Turn in Space. The Russians issued no explanation of how this was done. Easiest way is to turn the final-stage rocket in a desired direction by gyros or gas jets and then burn additional fuel to speed it up, slow it down or move it sideways. The necessary orders can be given by radio from the ground or by the rocket's own inertial guidance system. If the orders came from the ground, the problem was to get an accurate track of the rocket's course. The cloud of glowing sodium that the rocket released may have been used to reveal its position, allowing the scientists to get a visual fix and to radio the proper corrective maneuvers to the rocket.
U.S. scientists know how to build such a guidance system, but they are frustrated. U.S. first-stage rockets do not have the power to launch toward the moon an object big enough to carry guidance apparatus. So the aim of U.S. moon probers has to be right from the start--like firing a rifle bullet from a moving platform at a distant and moving target. This is much harder than the Russian system, which is more like navigating a ship into harbor.

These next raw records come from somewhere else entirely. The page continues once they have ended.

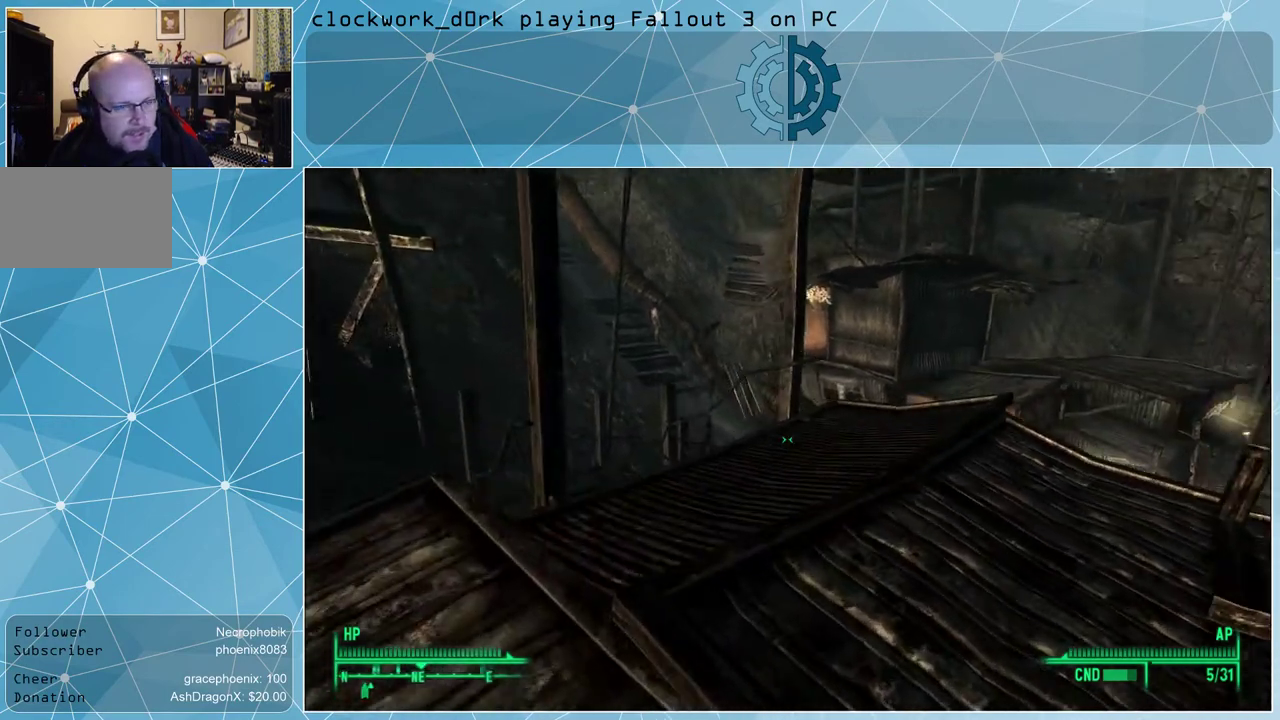
{"keys": ["d", "w"], "mouse": [], "events": [[267, "d", "down"]]}
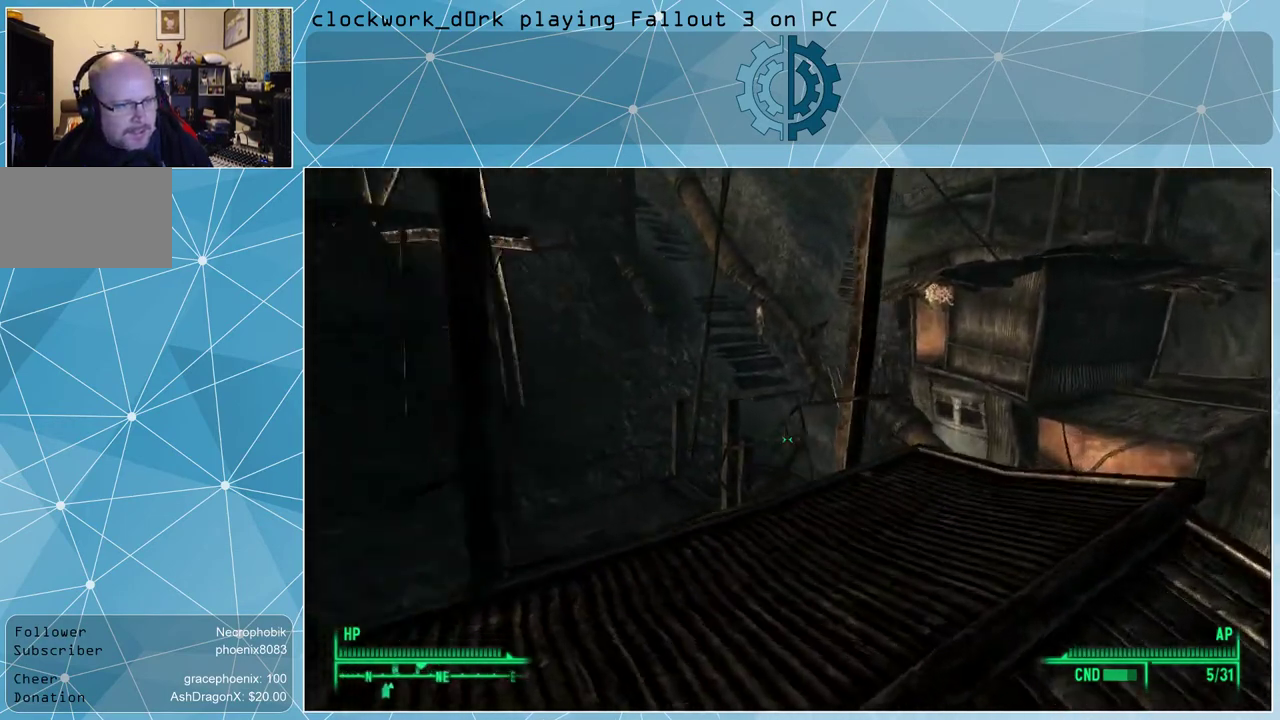
{"keys": ["w"], "mouse": [], "events": [[167, "d", "up"]]}
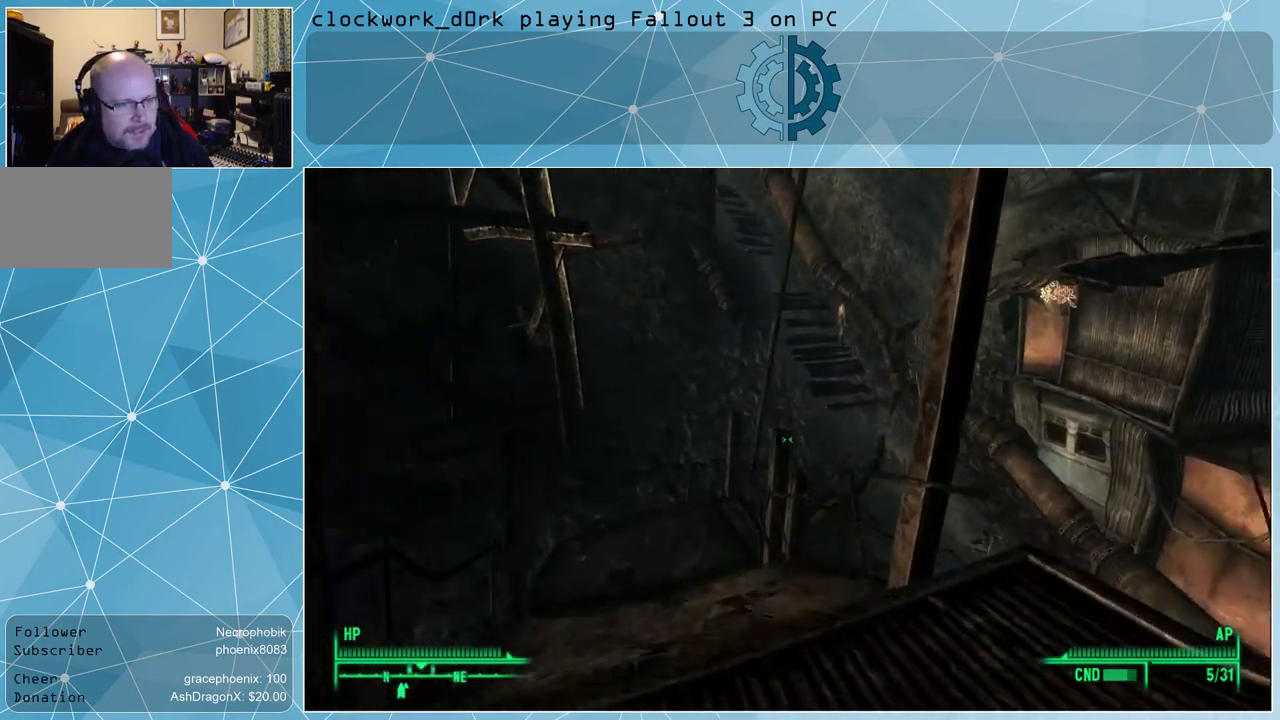
{"keys": ["w"], "mouse": [], "events": [[100, "a", "down"], [300, "a", "up"]]}
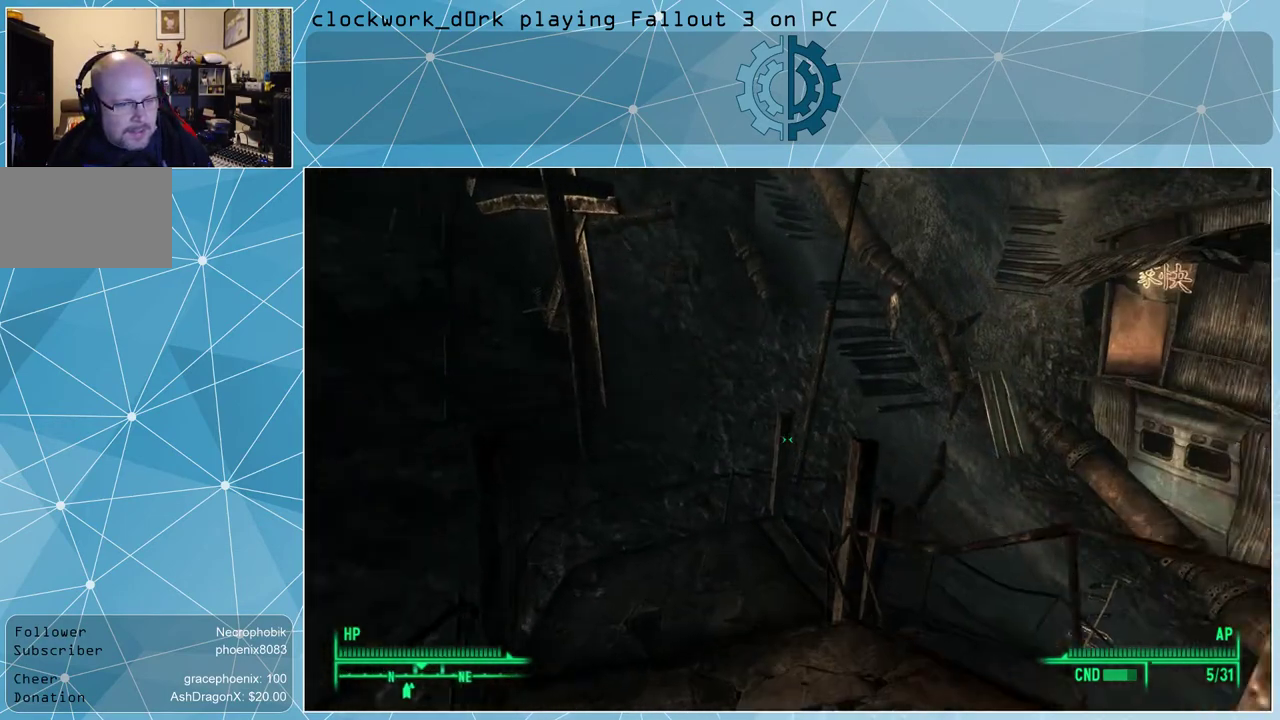
{"keys": ["a", "w"], "mouse": [], "events": [[500, "a", "down"]]}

New Crater. The Russians themselves do not claim to know precisely where the Lunik landed. Astronomers from the Ukraine's Kharkov Observatory, who watched and photographed the moon at the moment of impact from a high-flying airplane, think they saw 'a light effect" at the right instant. U.S. astronomers doubt it. Moon Expert Gerard Kuiper of the University of Chicago thinks that no flash of impact would have been visible against the moon's sunlit surface. He questions a Hungarian report of seeing a long-lasting dust cloud on the moon. Since the moon has virtually no atmosphere, dust particles tossed up from the surface will follow trajectories like bullets, and fall back or disperse in a few seconds.
But Lunik II undoubtedly blasted a crater, which Kuiper estimates as about 100 ft. in diameter with walls 10 ft. high. If such a crater happened to be in a smooth place, it should be detectable by a powerful telescope, under ideal conditions, as a faint bright spot. If the Lunik crater were inside a big crater or in a jumble of craters, it would probably not be visible.
There were skeptics who questioned whether Lunik got to the moon at all. Since the only tangible evidence of a hit was the sudden stopping of its radio signals, the Russians might have set the signals to turn off automatically at a predetermined time while Lunik II soared on past the moon (as Lunik I did).
British radio astronomers do not think this deception was possible. With the giant Jodrell Bank radio telescope, they measured Lunik II's slowly decreasing speed as it climbed through the earth's gravitational field. Then they watched it speed up about 50% as the moon's modest gravity took control. Mathematical analysis showed that Lunik II followed the proper curve to crash near the center of the lunar disk.
The Russians estimate that when Lunik hit, it was traveling at about 7,400 miles per hour. A future moon vehicle will have to be slowed almost to parachute-jumper speed if it is to land gently enough on the moon's surface to survive the impact and report back what it finds.